Strive operated in the Gulf of Naples until 13 January 1944 when she was attached to landing force TF 81 which was to land American and British troops in the Anzio-Nettuno area, 60 miles behind German lines. The ships sortied on 21 January, and Strive arrived at the assault area in the early hours of 22 January (D-Day). She swept mines and acted as a patrol ship until 2 February when she escorted a convoy to Naples and then proceeded to Bizerte. The ship shuttled between North African and Italian ports until 21 April when she departed Naples for Anzio to sweep and patrol from 22 to 29 April. Strive was at Anzio from 28 May to 9 June and again from 2 to 7 August.

== Invasion of Southern France operations ==
Strive was at Salerno on 11 August; and, three days later, she was assigned to "Operation Dragoon", the invasion of southern France. She arrived at the assault area off St. Raphael on the morning of 15 August. The minesweepers cleared a transport area and swept lanes to the beaches. Strive then swept and patrolled the Golfe de Frejus area until the 28th when she began sweeping off Toulon. Strive returned to Naples on 9 October and to Oran on 15 November.

== Stateside overhaul ==
Strive joined a landing craft convoy as an escort and sailed on 24 November for the United States. She arrived at Hampton Roads, Virginia, on 11 December 1944 and entered the Norfolk Navy Yard for an overhaul.

== Pacific Ocean operations ==
Strive got underway on 15 February with a task unit bound for Hawaii, transited the Panama Canal, and arrived at Pearl Harbor on 18 March. On 27 April, the minesweeper headed for the Marshall Islands and arrived at Eniwetok on 6 May. The next day, she sailed for the Marianas as a convoy escort. Strive called at Guam on the 11th, sailed the next day for Okinawa, and arrived at Kerama Retto on the 20th. Strive swept off Iheya Retto from 3 June until the 11th when she turned to patrol duty out of Kerama Retto.

On 13 August, two days before hostilities ended, she was ordered to sweep the "Skagway" area of the East China Sea. She swept Kagoshima Bay from 1 to 9 September, and Bungo Suido from 22 September until early October, when she returned to Okinawa. In November, she swept the "Sherlys" area off Formosa. On 20 December, she departed Kiirin, Formosa, for China and arrived at Shanghai on 22 December 1945.

== Post-World War II operations ==
In early January 1946, the minesweeper began the long voyage back to the United States. She called at Eniwetok late in January, stopped at Pearl Harbor from 2 to 7 February, and arrived at San Pedro, California, on 14 February. She moved down to San Diego and was given a pre-inactivation overhaul prior to being decommissioned. Strive was placed in reserve, out of commission, and attached to the 19th Fleet at San Diego, California.

== Recommissioning ==
Strive was recommissioned on 1 January 1952. After refresher training in the San Diego Bay area, she sailed for South Carolina, via Acapulco, Mexico, Panama, and Guantanamo Bay, arriving at Charleston, South Carolina, on 19 April. She operated between Charleston and Norfolk until 25 August when she commenced operations with the Atlantic Fleet.

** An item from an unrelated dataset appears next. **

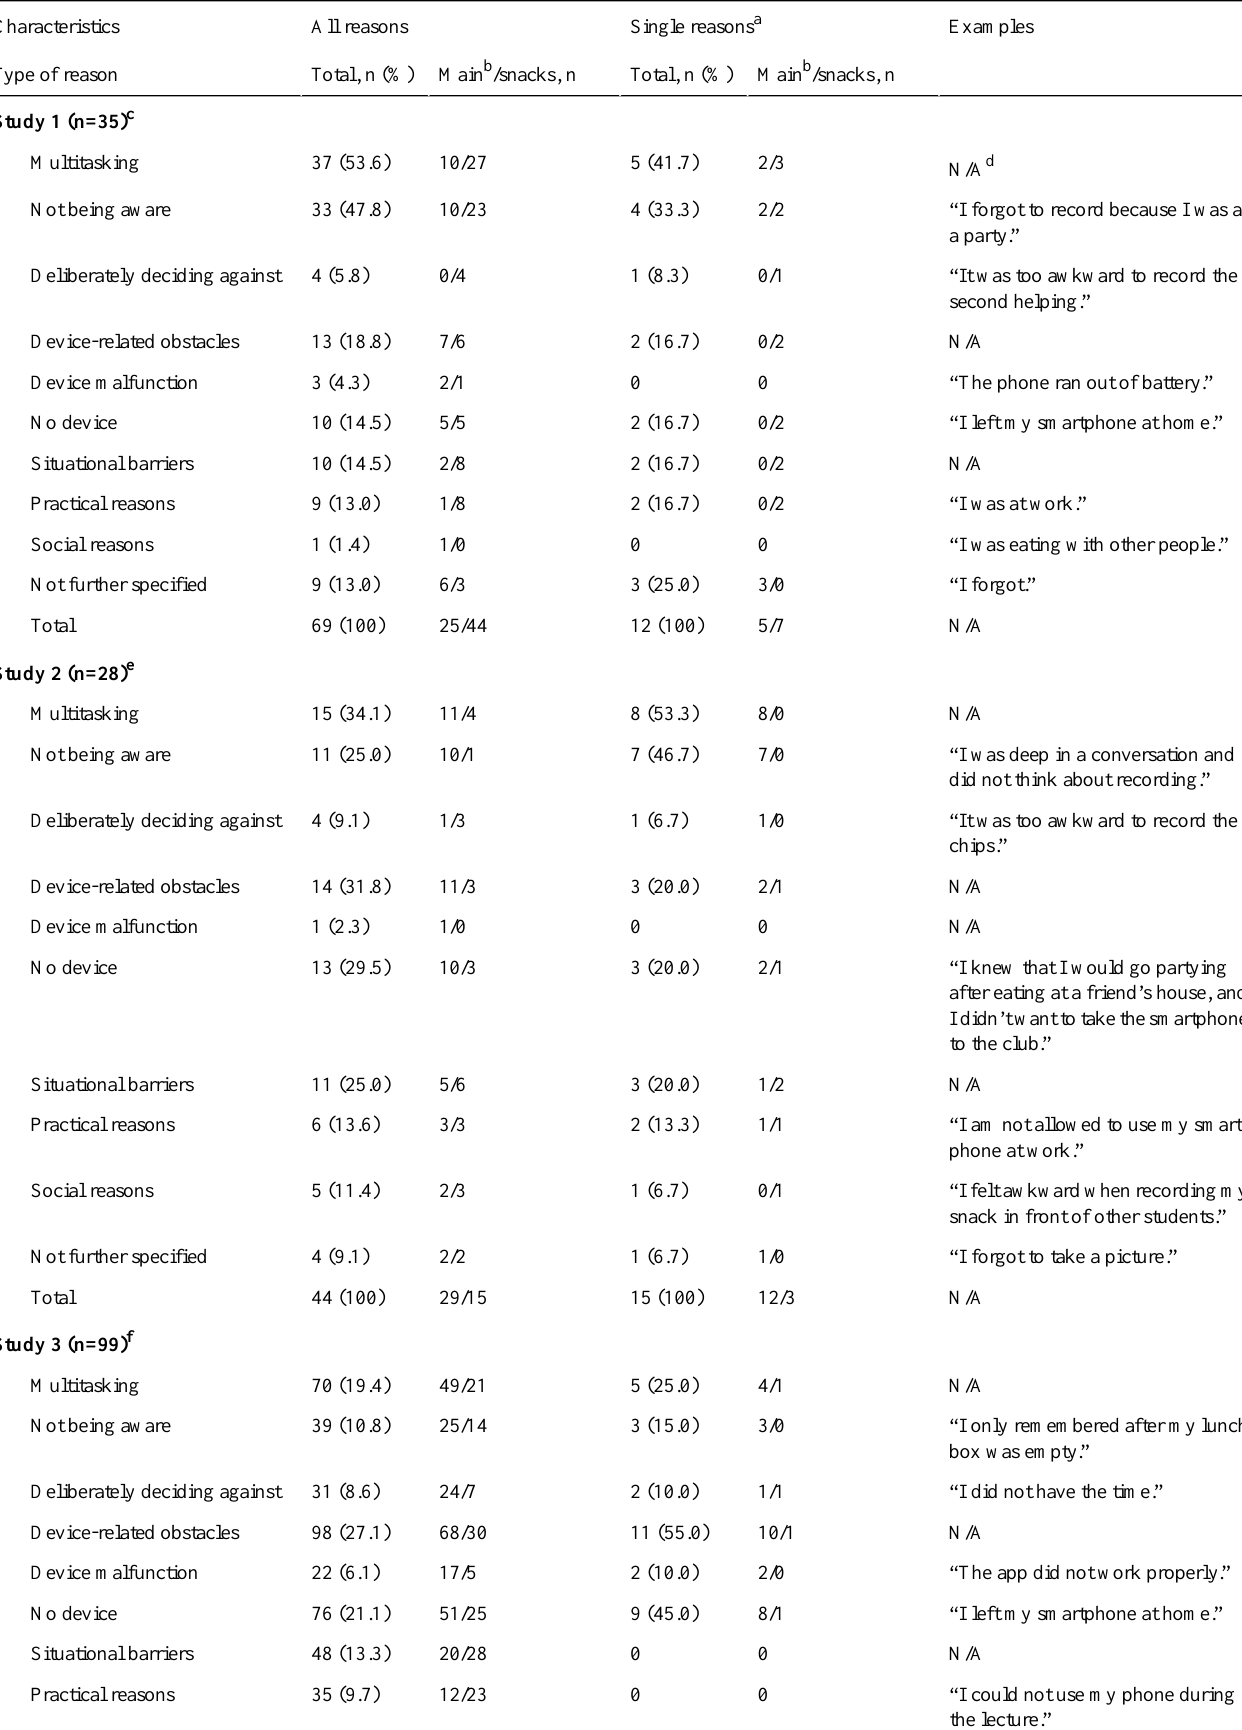
Table 3. Type and number of reported reasons for perceived missing events for studies 1, 2, and 3.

Strive visited Falmouth, England, in September and moved on into the Mediterranean in October. She spent most of the next 14 months there, making port calls at Naples, Piraeus, La Spezia, Golfe Juan, Lisbon, Toulon, and other exotic ports.

== Final decommissioning ==
The ship was reclassified fleet minesweeper (MSF-117) (Steel-hulled) on 7 February 1955. Strive was again placed in reserve, out of commission, on 8 January 1955, attached to the Atlantic Reserve Fleet, and berthed at Green Cove Springs, Florida. Her designation was changed again on 31 October 1958 to MMC-1. Strive was struck from the Navy list on 1 October 1959 and transferred to Norway the same day.

== Awards ==
Strive received seven battle stars for service in World War II.